Your objective
Starting with the first line of the material, reproduce exactly each line up to and including the one that contains "middle tip: (258, 158)", leaving out every picture.

Supplied records Block Start

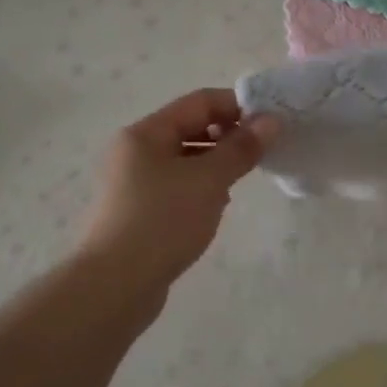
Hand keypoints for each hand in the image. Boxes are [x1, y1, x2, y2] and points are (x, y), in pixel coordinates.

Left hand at [78, 89, 276, 293]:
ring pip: (184, 159)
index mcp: (146, 133)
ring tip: (240, 182)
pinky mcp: (137, 211)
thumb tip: (271, 121)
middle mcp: (135, 151)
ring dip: (215, 164)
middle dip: (228, 136)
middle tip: (260, 154)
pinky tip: (215, 207)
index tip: (271, 124)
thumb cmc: (163, 221)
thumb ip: (241, 148)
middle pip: (190, 128)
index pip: (199, 102)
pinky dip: (199, 188)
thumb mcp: (209, 180)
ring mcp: (133, 183)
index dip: (237, 106)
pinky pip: (176, 186)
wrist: (115, 285)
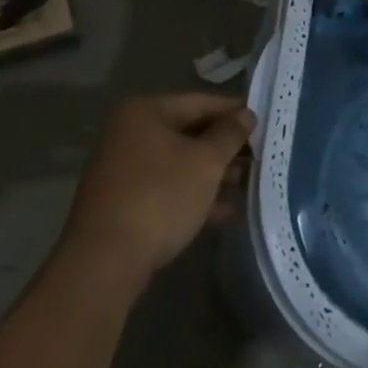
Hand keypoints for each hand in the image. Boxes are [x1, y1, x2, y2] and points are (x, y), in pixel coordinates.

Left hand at [59, 94, 254, 286]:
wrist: (103, 265)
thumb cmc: (159, 198)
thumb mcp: (204, 163)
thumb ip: (229, 135)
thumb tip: (247, 114)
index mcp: (144, 112)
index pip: (200, 102)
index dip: (234, 112)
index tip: (263, 123)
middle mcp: (129, 133)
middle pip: (189, 132)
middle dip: (224, 148)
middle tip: (258, 158)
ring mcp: (123, 170)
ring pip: (178, 163)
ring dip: (212, 174)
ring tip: (247, 186)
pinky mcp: (123, 203)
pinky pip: (166, 189)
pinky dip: (193, 196)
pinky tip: (223, 212)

Supplied records Block End

Answer to this exercise
Hand keypoints for each hand in the image. Boxes are [x1, y1, x2, y2] and points are (x, y), in pixel coordinates.

Left hand at [78, 89, 276, 293]:
ring pip: (184, 159)
index mcp: (146, 133)
ring tip: (240, 182)
pinky mcp: (137, 211)
thumb tip: (271, 121)
middle mcp: (135, 151)
ring dip: (215, 164)
middle dip: (228, 136)
middle tip: (260, 154)
pinky tip: (215, 207)
index tip: (271, 124)
thumb cmc: (163, 221)
thumb ip: (241, 148)
middle pip: (190, 128)
index pip: (199, 102)
pinky dip: (199, 188)
thumb mcp: (209, 180)
ring mcp: (133, 183)
index dip: (237, 106)
pinky pip: (176, 186)
wrist: (115, 285)
Hand keypoints for each hand in the image. Boxes are [x1, y1, x2, y2] and points are (x, y), in pixel coordinates.

Left hand at [59, 94, 254, 286]:
wrist: (103, 265)
thumb cmc: (159, 198)
thumb mcp: (204, 163)
thumb ip: (229, 135)
thumb tip: (247, 114)
index mcp: (144, 112)
index pip: (200, 102)
index dip: (234, 112)
index tip: (263, 123)
middle mcp: (129, 133)
middle pip: (189, 132)
middle dip: (224, 148)
middle tip: (258, 158)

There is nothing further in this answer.